Location
- Country: Australia
- State: Western Australia
- Shire: Denmark

Physical characteristics
- • location: near Mount Frankland National Park
- • coordinates: 34°50′23″S 116°56′16″E﻿ / ﻿34.83984°S 116.93787°E
- • elevation: 110 m (360 ft)
- Mouth: Irwin Inlet
- • location: near Walpole-Nornalup National Park
- • coordinates: 34°59′22″S 116°57′17″E﻿ / ﻿34.98941°S 116.95470°E
- Length: 22 km (14 mi)
- Basin size: 119 km^{2} (46 mi^{2})

= Bow River (Western Australia) =

River in Western Australia

The Bow River is a river in the Great Southern region of Western Australia.

The river rises on the eastern edge of the Frankland State Forest and flows in a southerly direction discharging into Irwin Inlet, which opens to the Southern Ocean at Foul Bay.

Bow River is a fresh water river with potential to be used as a water source in the area.

The hamlet of Bow Bridge, once a timber milling and farming settlement, is located where the South Coast Highway crosses Bow River, about 25 km east of Walpole.

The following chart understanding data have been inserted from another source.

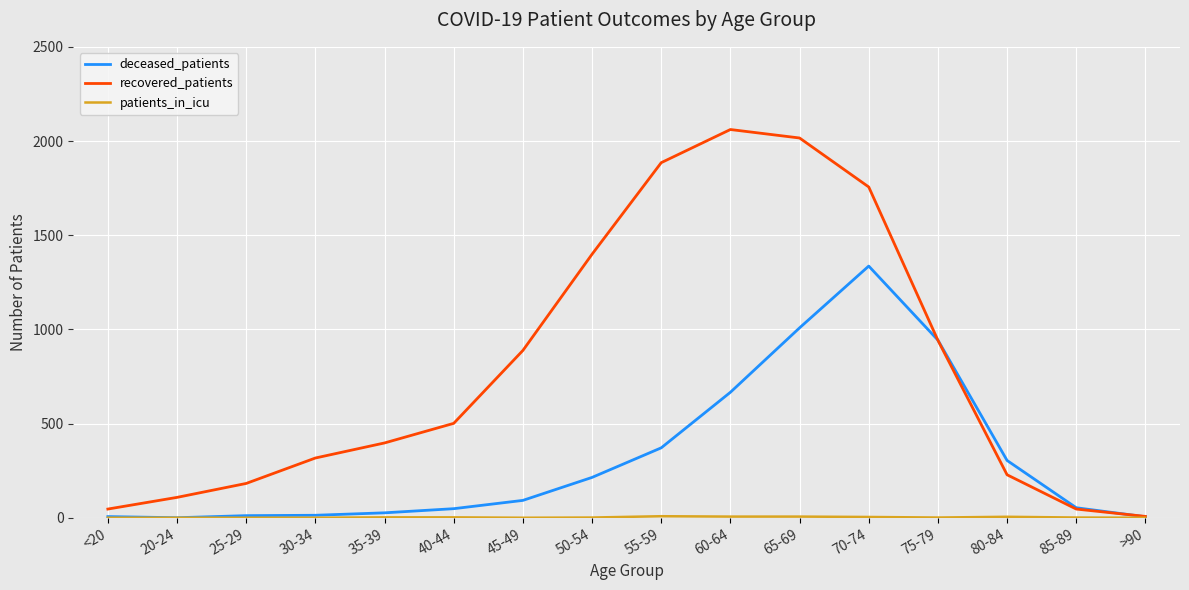

True or false: deceased_patients has a value of 5 at >90.

True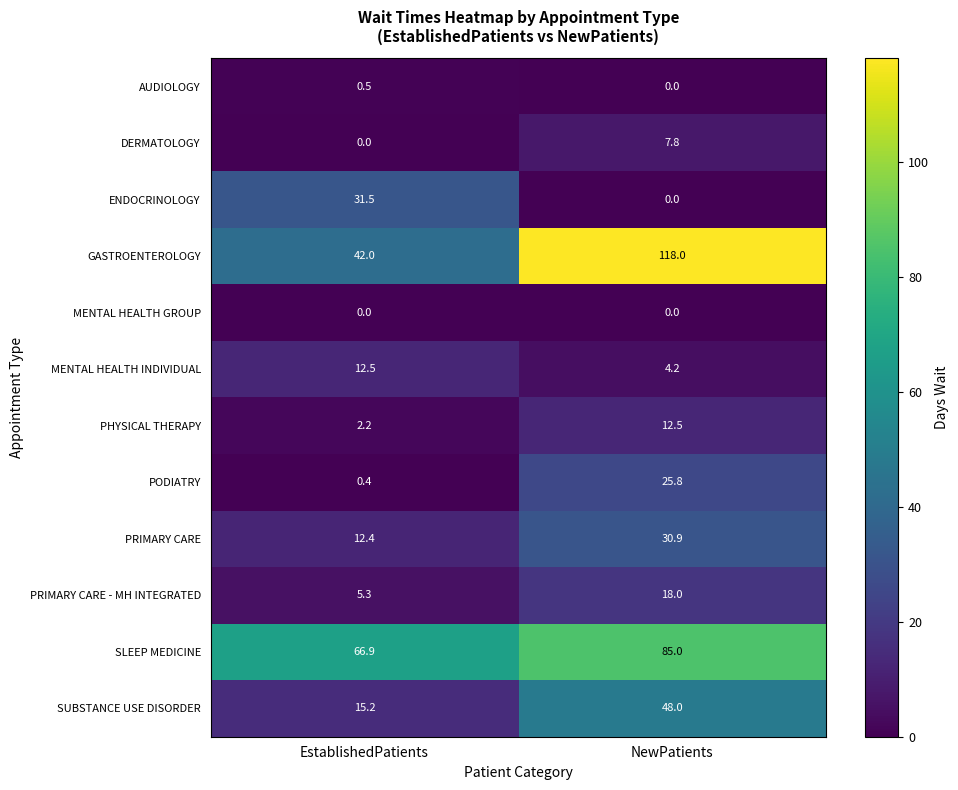

Rank the categories by PHYSICAL THERAPY value from highest to lowest.

NewPatients, EstablishedPatients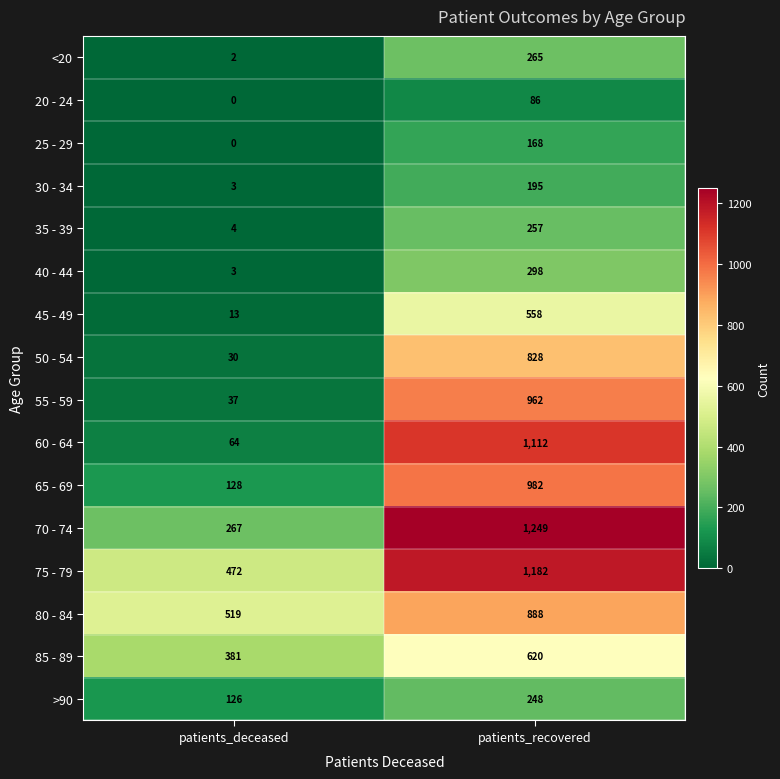

Which category has the highest value in the 30 - 34 series?

patients_recovered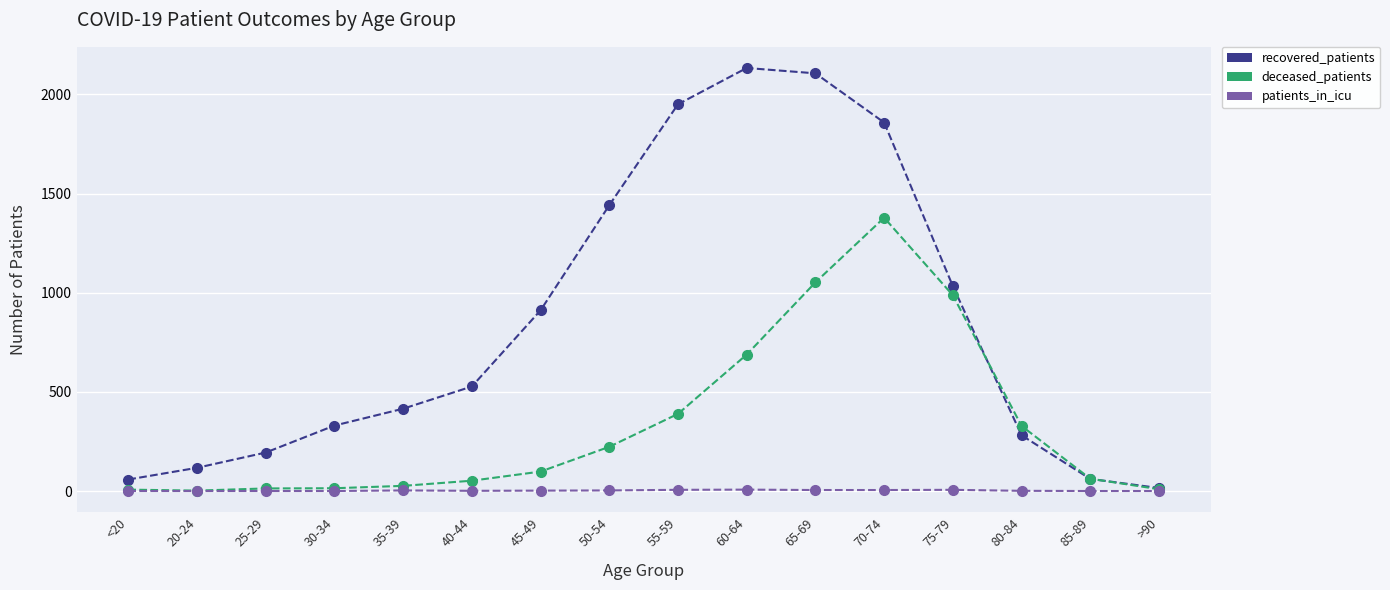

How many values in the patients_in_icu series are below 2?

8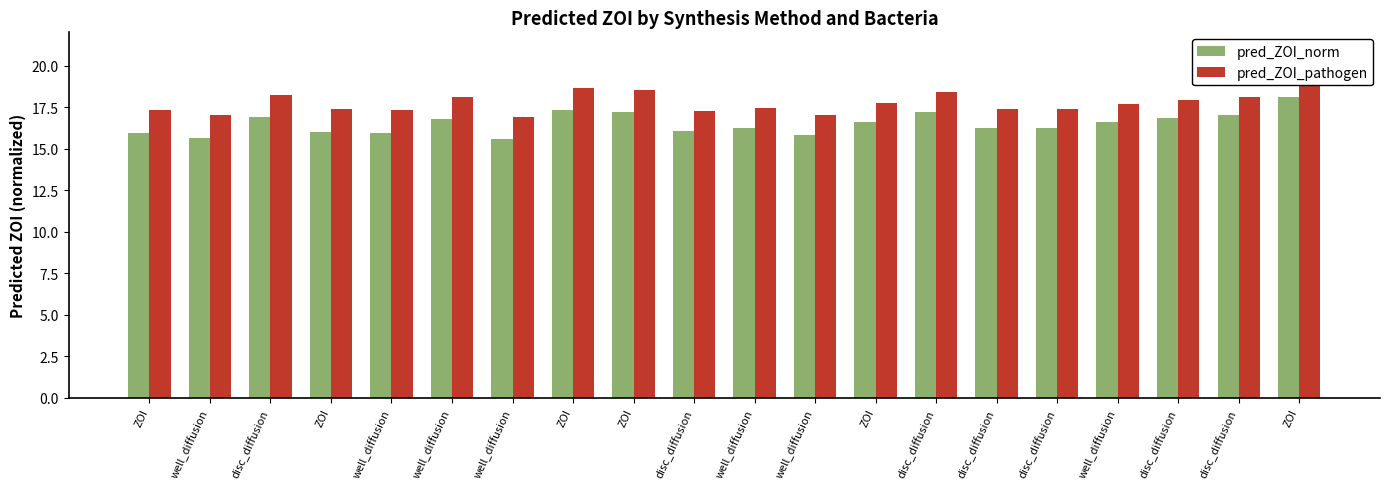

The pred_ZOI_pathogen series shows 25.7 at ZOI. True or false?

False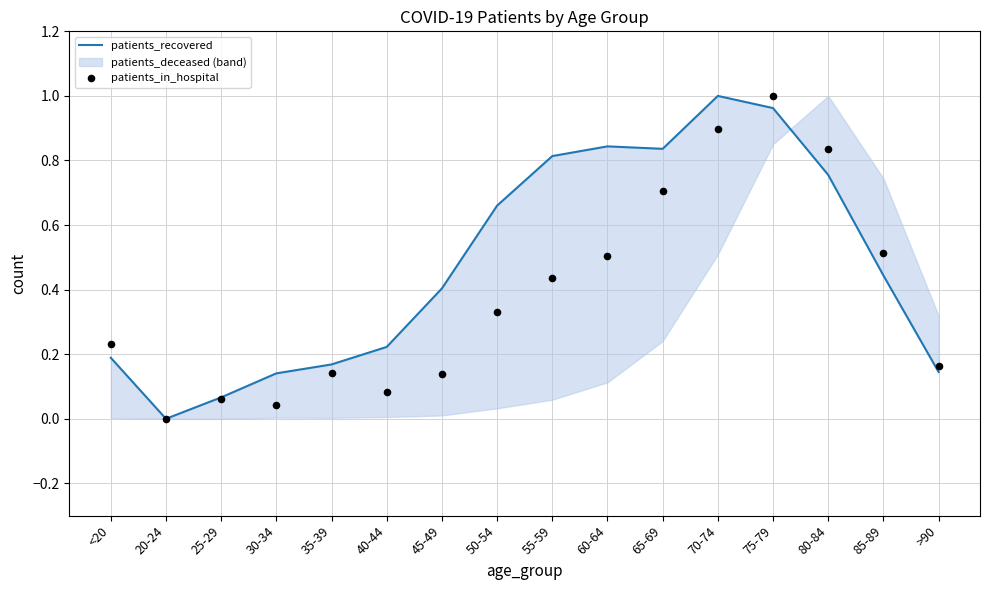

Is the value of patients_recovered at 45-49 greater than the value of patients_in_hospital at 70-74?

No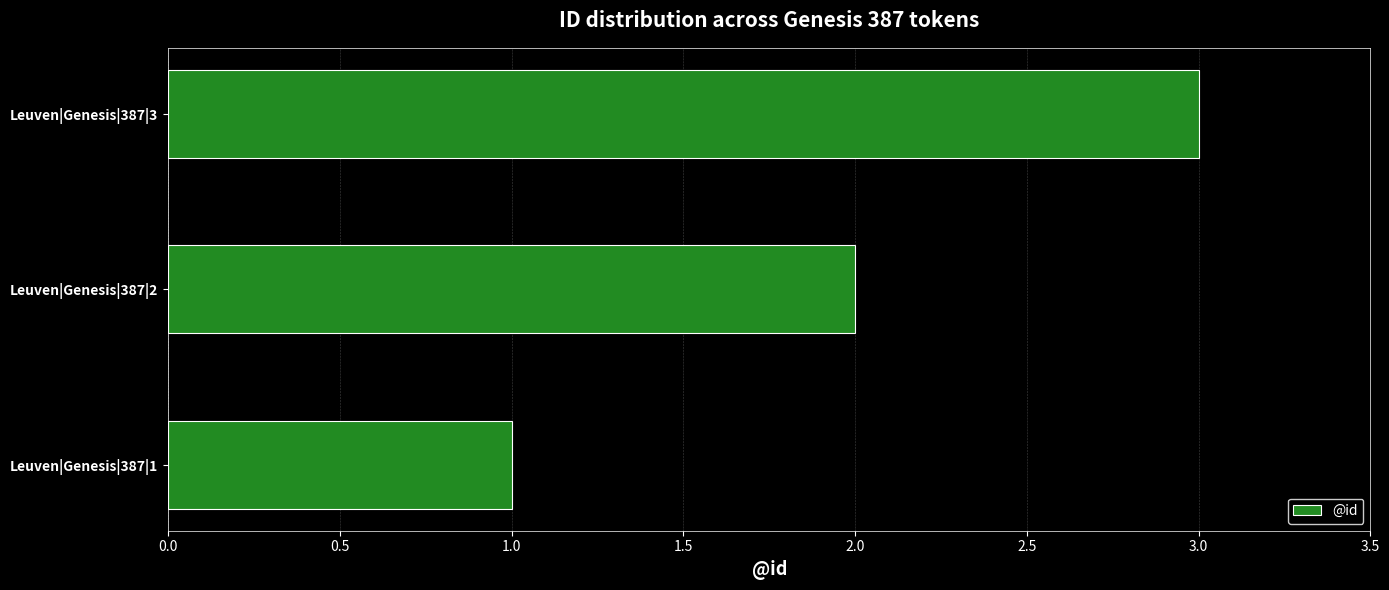

Between Leuven|Genesis|387|1 and Leuven|Genesis|387|3, which is larger?

Leuven|Genesis|387|3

Forms of environmental damage have been identified at the river and its wetlands, including:
- Exotic weed infestation from Watsonia, blackberry and exotic grasses
- Feral animals such as pigs and foxes
- Water pollution from excess fertiliser loads added by local agricultural activity
- Pathogens such as Phytophthora

The Bow River is listed on the Shire of Denmark's heritage register. It is significant for the local indigenous people.